*** Opening of Data provided ***

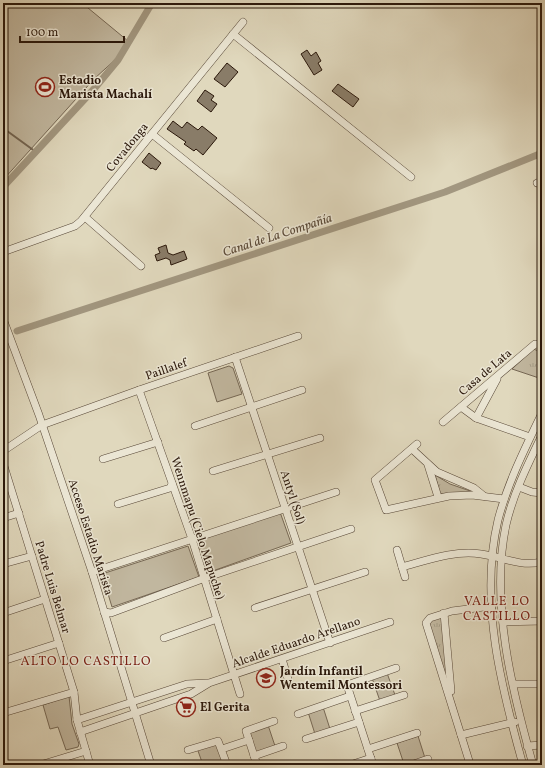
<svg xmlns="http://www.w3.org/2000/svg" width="545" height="768" viewBox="0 0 545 768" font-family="Vollkorn,serif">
	<defs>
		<pattern id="grass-tufts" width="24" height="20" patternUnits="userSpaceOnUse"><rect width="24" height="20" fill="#c1b79f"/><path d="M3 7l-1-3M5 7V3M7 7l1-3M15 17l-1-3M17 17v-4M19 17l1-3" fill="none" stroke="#a69d88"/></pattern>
	</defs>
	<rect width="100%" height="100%" fill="#e0d8bd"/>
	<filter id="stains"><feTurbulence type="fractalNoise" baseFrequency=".005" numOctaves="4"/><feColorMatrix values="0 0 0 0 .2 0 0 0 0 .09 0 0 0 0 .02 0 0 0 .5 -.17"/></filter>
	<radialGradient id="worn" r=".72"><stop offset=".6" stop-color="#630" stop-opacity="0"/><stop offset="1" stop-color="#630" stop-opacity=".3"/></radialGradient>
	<g fill="url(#grass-tufts)" stroke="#766855">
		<polygon points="533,349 542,352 542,379 512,369"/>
		<polygon points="435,475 450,484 473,492 440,494"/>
		<polygon points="443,616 448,683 429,624 430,621"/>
	</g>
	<g fill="#c1b79f" stroke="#766855">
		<polygon points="3,3 82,3 128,41 117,58 94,79 3,180"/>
		<polygon points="229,366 233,368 242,394 217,402 208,373"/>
		<polygon points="280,512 291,543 207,573 196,541"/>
		<polygon points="188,546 199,577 112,607 102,574"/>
		<polygon points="387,673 395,695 380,701 372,678"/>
		<polygon points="69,696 72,724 79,744 78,747 66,750 58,727 50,729 43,705"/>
		<polygon points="323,707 330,729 315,734 308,712"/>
		<polygon points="268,725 275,746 256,753 249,731"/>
		<polygon points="418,736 425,758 404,764 397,743"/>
		<polygon points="216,743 224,765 203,765 197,748"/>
	</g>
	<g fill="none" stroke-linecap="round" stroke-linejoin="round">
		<polyline stroke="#726451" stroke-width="2" points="3,128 36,152"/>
		<g stroke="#a29780" stroke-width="7">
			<polyline points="3,187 94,89 118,60 152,3"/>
			<polyline points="17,331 445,192 542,153"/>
		</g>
	</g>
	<g fill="#897c68" stroke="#2b180b">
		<polygon points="307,50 311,56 316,52 321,61 318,63 322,70 314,75 301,54"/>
		<polygon points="227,63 238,72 225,87 214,79"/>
		<polygon points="338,84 359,99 353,107 332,91"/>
		<polygon points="205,90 214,96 211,100 217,104 211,112 197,101"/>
		<polygon points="173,121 182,128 187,122 198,130 202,126 217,138 203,155 196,149 194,151 184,144 186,142 167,129"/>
		<polygon points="149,153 161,163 156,170 152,168 151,169 142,162"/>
		<polygon points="166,245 168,253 173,255 184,251 187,259 171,265 170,260 166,258 157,261 155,255 160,253 158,248"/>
	</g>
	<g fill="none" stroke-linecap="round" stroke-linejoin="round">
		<defs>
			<g id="minor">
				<polyline points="233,34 411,177"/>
				<polyline points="152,134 269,228"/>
				<polyline points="537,183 542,181"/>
				<polyline points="85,217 141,266"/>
				<polyline points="3,252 75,226 81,221 243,22"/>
				<polyline points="3,319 39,415 92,572 151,765"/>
				<polyline points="235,357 330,643"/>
				<polyline points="139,390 192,539 240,694"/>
				<polyline points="461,407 476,418 530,437"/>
				<polyline points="476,418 497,379"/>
				<polyline points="443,422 535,344 542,345"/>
				<polyline points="195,426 302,390"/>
				<polyline points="417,444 375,480 386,510 449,496 472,495 504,499"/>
				<polyline points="412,449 437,472 474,488 484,496"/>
				<polyline points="3,451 42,425 139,390 298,336"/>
				<polyline points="103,459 158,442"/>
				<polyline points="3,463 74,692 77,720 90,765"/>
				<polyline points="428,465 438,497"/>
				<polyline points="213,471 320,438"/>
				<polyline points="519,487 532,492 542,493"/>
				<polyline points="118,504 170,488 172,484"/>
				<polyline points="3,518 19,513"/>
				<polyline points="397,550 405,577"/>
				<polyline points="3,564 32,556"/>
				<path d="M402,567C428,560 454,550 481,554C504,557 518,567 542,562"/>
				<polyline points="92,572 336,492"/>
				<polyline points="255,608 365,572"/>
				<polyline points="104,612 111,613 205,578 351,529"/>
				<polyline points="3,613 45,599"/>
				<polyline points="444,613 451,691"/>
				<polyline points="503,622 542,621"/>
				<polyline points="164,638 217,619"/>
				<polyline points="282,659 288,679"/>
				<polyline points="3,661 59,643"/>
				<polyline points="514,684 542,684"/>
				<polyline points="355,711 404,695"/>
				<polyline points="3,713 74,692"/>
				<polyline points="298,714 350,696"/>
				<polyline points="77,720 187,684 207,683"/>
				<polyline points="80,732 191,694 209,683 390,622"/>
				<polyline points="461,735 515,722"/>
				<polyline points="306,739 359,722"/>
				<polyline points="527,746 542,745"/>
				<polyline points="222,749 249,740"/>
				<polyline points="368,749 417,733"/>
				<polyline points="188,750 218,741 227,765"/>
				<polyline points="254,756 283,746"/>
				<polyline points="470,764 426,623 430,618 452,611 492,606"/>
				<polyline points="40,765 86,751"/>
				<polyline points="257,765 246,731 274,721"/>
				<polyline points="350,765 371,758"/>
				<polyline points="373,765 347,685 396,668"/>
				<polyline points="411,765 428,759"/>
				<path d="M523,765C501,687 479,600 498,520C508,482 525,448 542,413"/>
				<path d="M533,765C512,691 490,602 506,525C513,494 528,464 542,435"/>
			</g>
		</defs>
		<use href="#minor" stroke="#584838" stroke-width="8"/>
		<use href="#minor" stroke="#ebe6d4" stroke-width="7"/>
	</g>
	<defs>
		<symbol id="stadium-ring" viewBox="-11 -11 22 22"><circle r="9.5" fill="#ebe6d4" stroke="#8f2418" stroke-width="1.5"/><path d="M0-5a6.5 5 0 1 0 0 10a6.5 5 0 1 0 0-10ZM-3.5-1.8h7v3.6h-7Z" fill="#8f2418"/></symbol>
		<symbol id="school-ring" viewBox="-11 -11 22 22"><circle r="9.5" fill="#ebe6d4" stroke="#8f2418" stroke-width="1.5"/><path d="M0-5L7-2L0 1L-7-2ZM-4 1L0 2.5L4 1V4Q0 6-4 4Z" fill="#8f2418"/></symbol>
		<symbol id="supermarket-ring" viewBox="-11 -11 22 22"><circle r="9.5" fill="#ebe6d4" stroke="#8f2418" stroke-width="1.5"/><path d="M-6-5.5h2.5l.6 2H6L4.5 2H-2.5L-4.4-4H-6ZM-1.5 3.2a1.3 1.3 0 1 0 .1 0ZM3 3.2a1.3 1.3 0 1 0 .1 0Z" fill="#8f2418"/></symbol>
	</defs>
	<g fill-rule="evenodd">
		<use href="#stadium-ring" x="34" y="76" width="22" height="22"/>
		<use href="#school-ring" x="255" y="667" width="22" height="22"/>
		<use href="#supermarket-ring" x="175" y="696" width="22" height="22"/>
	</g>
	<g text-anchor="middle" stroke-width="3" stroke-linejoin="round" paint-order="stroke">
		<g font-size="12" font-weight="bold" fill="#2b180b" stroke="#ebe6d4" text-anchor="start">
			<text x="59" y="84">Estadio<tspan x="59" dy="14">Marista Machalí</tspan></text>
			<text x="280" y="675">Jardín Infantil<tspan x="280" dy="14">Wentemil Montessori</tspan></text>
			<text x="200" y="711">El Gerita</text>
		</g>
		<g font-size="12" fill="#2b180b" stroke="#ebe6d4">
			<text transform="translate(127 147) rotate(-51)" y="4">Covadonga</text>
			<text transform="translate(166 369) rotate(-19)" y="4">Paillalef</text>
			<text transform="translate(485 372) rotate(-40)" y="4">Casa de Lata</text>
			<text transform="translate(293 497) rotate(72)" y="4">Antyl (Sol)</text>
			<text transform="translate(198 528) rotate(72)" y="4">Wennmapu (Cielo Mapuche)</text>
			<text transform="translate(91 537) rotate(72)" y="4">Acceso Estadio Marista</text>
			<text transform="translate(53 587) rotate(73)" y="4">Padre Luis Belmar</text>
			<text transform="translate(296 642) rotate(-19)" y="4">Alcalde Eduardo Arellano</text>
		</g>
		<g font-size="13" font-style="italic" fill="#5b4b3a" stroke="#ebe6d4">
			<text transform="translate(277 234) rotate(-18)" y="5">Canal de La Compañía</text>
		</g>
		<g font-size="13" letter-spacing="1" fill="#7a1f14" stroke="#ebe6d4">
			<text x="497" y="605">VALLE LO<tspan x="497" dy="15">CASTILLO</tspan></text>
			<text x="86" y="665">ALTO LO CASTILLO</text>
		</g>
	</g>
	<rect width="545" height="768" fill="none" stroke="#e0d8bd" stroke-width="16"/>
	<rect x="4" y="4" width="537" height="760" fill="none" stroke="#2b180b" stroke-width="2"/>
	<rect x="8" y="8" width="529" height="752" fill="none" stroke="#2b180b"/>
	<path d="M20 36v6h104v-6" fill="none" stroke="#2b180b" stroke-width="2"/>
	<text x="26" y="36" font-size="12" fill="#2b180b" stroke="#ebe6d4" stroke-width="3" paint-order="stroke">100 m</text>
	<rect width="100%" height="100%" filter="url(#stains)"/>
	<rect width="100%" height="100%" fill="url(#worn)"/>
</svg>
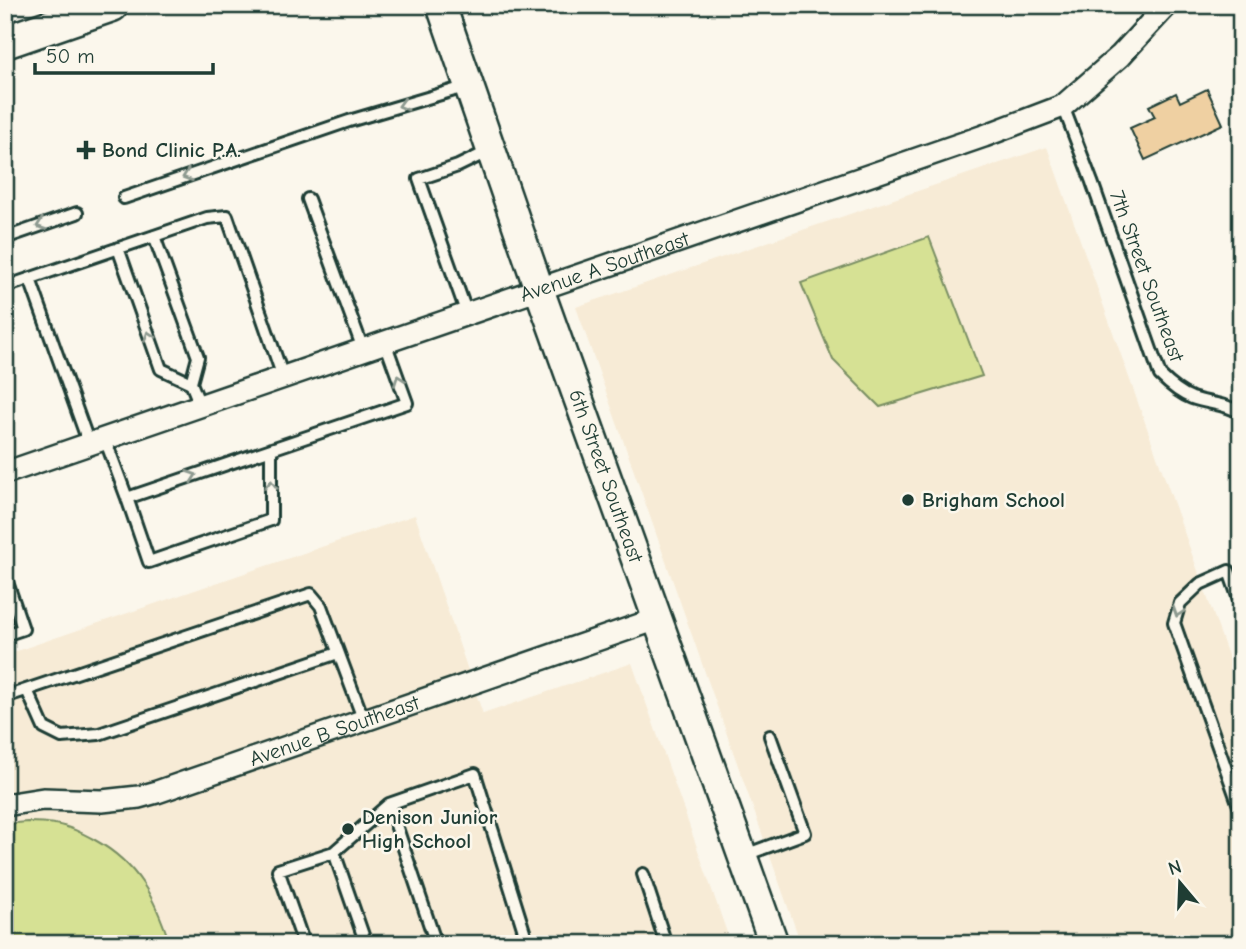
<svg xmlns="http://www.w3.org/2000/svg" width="1246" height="949" viewBox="0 0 1246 949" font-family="'Comic Neue',sans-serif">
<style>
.built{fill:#f7ebd6}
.green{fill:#d6e194;stroke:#7a8f64;stroke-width:2}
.building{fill:#efd0a2;stroke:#1f3d34;stroke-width:2}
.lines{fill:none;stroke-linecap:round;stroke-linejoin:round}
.service-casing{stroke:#1f3d34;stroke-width:16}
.minor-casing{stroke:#1f3d34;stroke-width:26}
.tertiary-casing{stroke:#1f3d34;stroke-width:33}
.secondary-casing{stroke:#1f3d34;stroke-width:37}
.service{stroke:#fbf7ec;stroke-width:10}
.minor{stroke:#fbf7ec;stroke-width:21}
.tertiary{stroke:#fbf7ec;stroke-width:28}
.secondary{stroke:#fbf7ec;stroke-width:32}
.oneway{stroke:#8d9a90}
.poi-dot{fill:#1f3d34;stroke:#fbf7ec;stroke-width:2.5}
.labels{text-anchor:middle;stroke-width:5;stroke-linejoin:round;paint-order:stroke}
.poi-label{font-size:21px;font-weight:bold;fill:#1f3d34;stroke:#fbf7ec;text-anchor:start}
.street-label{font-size:21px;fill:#1f3d34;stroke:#fbf7ec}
</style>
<rect width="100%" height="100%" fill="#fbf7ec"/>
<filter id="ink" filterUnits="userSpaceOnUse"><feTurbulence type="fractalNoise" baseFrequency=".0143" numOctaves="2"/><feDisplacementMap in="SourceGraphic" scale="14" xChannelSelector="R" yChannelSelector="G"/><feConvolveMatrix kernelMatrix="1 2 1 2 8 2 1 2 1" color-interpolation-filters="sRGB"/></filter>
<g filter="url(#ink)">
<!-- built -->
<path class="built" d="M1047,147l194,545v252h-440l-225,-637z
M415,515l68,199 149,-51 99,281h-726v-289z"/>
<!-- green -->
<path class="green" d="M929,237l53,139 -102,31 -47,-47 -32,-77z
M27,822c9,0 18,0 27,2 15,2 28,9 41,16 43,24 60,58 75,104h-165v-120z"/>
<!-- building -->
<path class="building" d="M1207,89l16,35 -78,36 -15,-32 25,-11 -6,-11 27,-13 4,9z"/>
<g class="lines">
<!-- service casing -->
<g class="service-casing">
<path id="service" d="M1063,106l29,76 68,193c9,9 19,18 32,23 17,6 33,5 49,15
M124,198l225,-77 119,-35
M308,199l55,150
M154,236l44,121 -7,26 9,22
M5,238l72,-25
M118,248l43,121 30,14
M30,279l59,165
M5,287l202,-69 20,-2 56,161
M467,314l-48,-135 39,-13 33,-16
M105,439l22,59 22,64 122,-42v-71
M127,498l280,-95 -22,-61
M5,576l18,53 -18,6
M1241,605l-12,-34 -29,13 -20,19 -6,20 67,188
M27,690l17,38 18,9 37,-3 239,-81
M5,697l306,-103 10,12 43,115
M334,852l32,92
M745,855l60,-22 -35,-97
M643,874l23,70
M304,944l-26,-74 56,-18 55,-48
M436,944l-47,-140 86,-30 53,170"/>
</g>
<!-- minor casing -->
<g class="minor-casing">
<g id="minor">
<path id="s1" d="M5,473l979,-337 79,-30 57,-50 47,-51"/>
<path id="s2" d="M5,805l38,-6 59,2 37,-4 18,-5 500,-173"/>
</g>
</g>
<!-- tertiary casing -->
<g class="tertiary-casing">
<g id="tertiary">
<path id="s3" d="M441,5l98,284 235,655"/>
</g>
</g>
<!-- secondary casing -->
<g class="secondary-casing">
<path id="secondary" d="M5,42l107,-37"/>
</g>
<!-- service -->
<use href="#service" class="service"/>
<!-- minor -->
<use href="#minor" class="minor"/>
<!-- tertiary -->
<use href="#tertiary" class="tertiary"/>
<!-- secondary -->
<use href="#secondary" class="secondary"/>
</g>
<!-- one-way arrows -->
<defs><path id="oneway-chevron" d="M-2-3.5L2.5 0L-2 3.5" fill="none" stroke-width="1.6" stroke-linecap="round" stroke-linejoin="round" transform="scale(1.75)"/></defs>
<g class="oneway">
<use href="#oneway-chevron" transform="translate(403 105) rotate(164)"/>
<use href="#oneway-chevron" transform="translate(187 176) rotate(161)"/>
<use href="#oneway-chevron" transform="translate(41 225) rotate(161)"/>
<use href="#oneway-chevron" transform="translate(149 336) rotate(-110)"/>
<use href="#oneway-chevron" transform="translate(399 380) rotate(-110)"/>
<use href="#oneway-chevron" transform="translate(192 476) rotate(-19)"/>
<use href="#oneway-chevron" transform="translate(271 485) rotate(-90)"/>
<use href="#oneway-chevron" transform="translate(1178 612) rotate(108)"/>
</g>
</g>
<!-- markers -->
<g class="poi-dot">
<path d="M82.5 139.5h7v7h7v7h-7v7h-7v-7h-7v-7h7z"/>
<circle cx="908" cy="500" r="7"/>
<circle cx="348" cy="829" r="7"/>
</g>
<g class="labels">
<!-- poi labels -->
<g class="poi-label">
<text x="102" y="157">Bond Clinic P.A.</text>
<text x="922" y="507">Brigham School</text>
<text x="362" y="824">Denison Junior<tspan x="362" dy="24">High School</tspan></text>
</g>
<!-- street labels -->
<g class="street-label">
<text dy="7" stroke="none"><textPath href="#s1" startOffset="634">Avenue A Southeast</textPath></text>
<text transform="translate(1147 276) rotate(70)" y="7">7th Street Southeast</text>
<text dy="7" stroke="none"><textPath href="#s3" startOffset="499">6th Street Southeast</textPath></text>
<text dy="7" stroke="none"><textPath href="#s2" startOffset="341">Avenue B Southeast</textPath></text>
</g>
</g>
<!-- margin -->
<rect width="1246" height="949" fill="none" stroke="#fbf7ec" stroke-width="28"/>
<rect x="14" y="14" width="1218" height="921" fill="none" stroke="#1f3d34" stroke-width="2.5" filter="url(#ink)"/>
<!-- north arrow -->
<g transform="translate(1180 883) rotate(341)" stroke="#fbf7ec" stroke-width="5" paint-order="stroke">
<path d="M0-5L12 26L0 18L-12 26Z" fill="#1f3d34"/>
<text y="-10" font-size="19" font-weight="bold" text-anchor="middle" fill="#1f3d34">N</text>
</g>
<!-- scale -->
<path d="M35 63v10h178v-10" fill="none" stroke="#1f3d34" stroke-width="3.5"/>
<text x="46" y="63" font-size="21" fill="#1f3d34" stroke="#fbf7ec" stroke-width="5" paint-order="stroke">50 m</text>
</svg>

*** Close of Data provided ***

| Instructions to follow |
Pull out every line of the records above that contains the word "baseFrequency".

| Solution to this problem |
	<filter id="stains"><feTurbulence type="fractalNoise" baseFrequency=".005" numOctaves="4"/><feColorMatrix values="0 0 0 0 .2 0 0 0 0 .09 0 0 0 0 .02 0 0 0 .5 -.17"/></filter>
<filter id="ink" filterUnits="userSpaceOnUse"><feTurbulence type="fractalNoise" baseFrequency=".0143" numOctaves="2"/><feDisplacementMap in="SourceGraphic" scale="14" xChannelSelector="R" yChannelSelector="G"/><feConvolveMatrix kernelMatrix="1 2 1 2 8 2 1 2 1" color-interpolation-filters="sRGB"/></filter>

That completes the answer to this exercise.